ARDS: acute respiratory distress syndrome; ARDSnet: Acute Respiratory Distress Syndrome Network; CI: confidence interval; FIO2: fraction of inspired oxygen; IBW: ideal body weight; ICU: intensive care unit; IL-6: interleukin-6; IL-8: interleukin-8; IL-1β: interleukin-1β; PaCO2: partial pressure of carbon dioxide; PaO2: partial pressure of oxygen; PaO2/FIO2: ratio of partial pressure of oxygen to fraction of inspired oxygen; PCV: pressure control ventilation; PEEP: positive end expiratory pressure; PHARLAP: open lung ventilation strategy with Permissive Hypercapnia and Alveolar Recruitment and Low Airway Pressure; SaO2: arterial oxygen saturation; SE: standard error; SRM: staircase recruitment manoeuvre; SOFA: Sequential Organ Failure Assessment score; TNF-α: tumour necrosis factor-alpha; VCV: volume controlled ventilation.

Competing interests

The authors declare that they have no competing interests.

Authors' contributions

CH, AN and DT conceived and participated in the design of the study, collected the data, and drafted the manuscript.

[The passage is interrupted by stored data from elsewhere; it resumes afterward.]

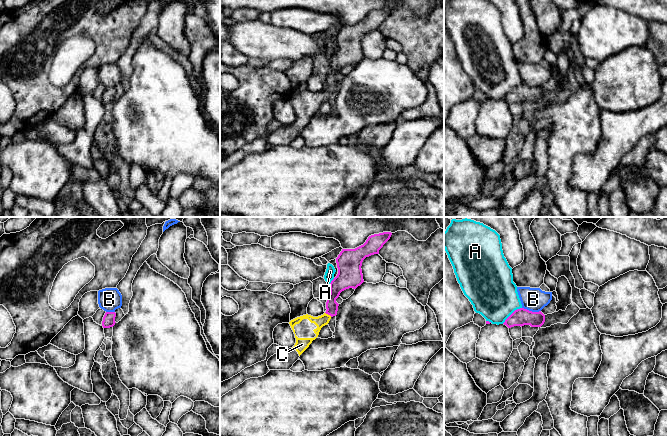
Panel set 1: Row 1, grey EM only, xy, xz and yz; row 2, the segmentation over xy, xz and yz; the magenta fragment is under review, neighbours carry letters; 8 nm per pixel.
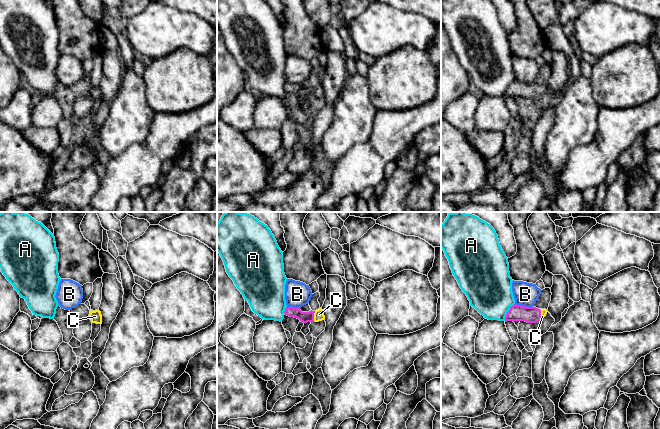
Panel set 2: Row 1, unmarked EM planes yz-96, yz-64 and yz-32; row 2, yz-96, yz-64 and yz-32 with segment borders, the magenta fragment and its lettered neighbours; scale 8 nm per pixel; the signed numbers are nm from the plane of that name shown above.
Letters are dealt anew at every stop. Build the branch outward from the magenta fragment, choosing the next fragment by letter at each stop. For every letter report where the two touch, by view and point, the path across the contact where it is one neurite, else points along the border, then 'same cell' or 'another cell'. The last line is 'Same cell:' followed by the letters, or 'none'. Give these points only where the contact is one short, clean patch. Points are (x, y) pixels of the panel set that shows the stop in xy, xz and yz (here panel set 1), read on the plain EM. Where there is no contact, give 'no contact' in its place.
A: contact yz (511, 90); border yz (521, 83), (517, 84), (502, 99); another cell
B: contact yz (531, 87); border yz (522, 83), (532, 87), (540, 87); another cell
C: contact xz (328, 90); way xz (337, 61), (328, 90), (320, 97); same cell
Same cell: C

JC and AD conceived of the study, participated in its design and coordination, and manuscript preparation. AW and DP collected data and participated in the manuscript preparation. MB participated in the manuscript preparation and data analysis. JK and AEH and AMH participated in study design, and manuscript preparation. CH and AN coordinated the study. All authors read and approved the final manuscript.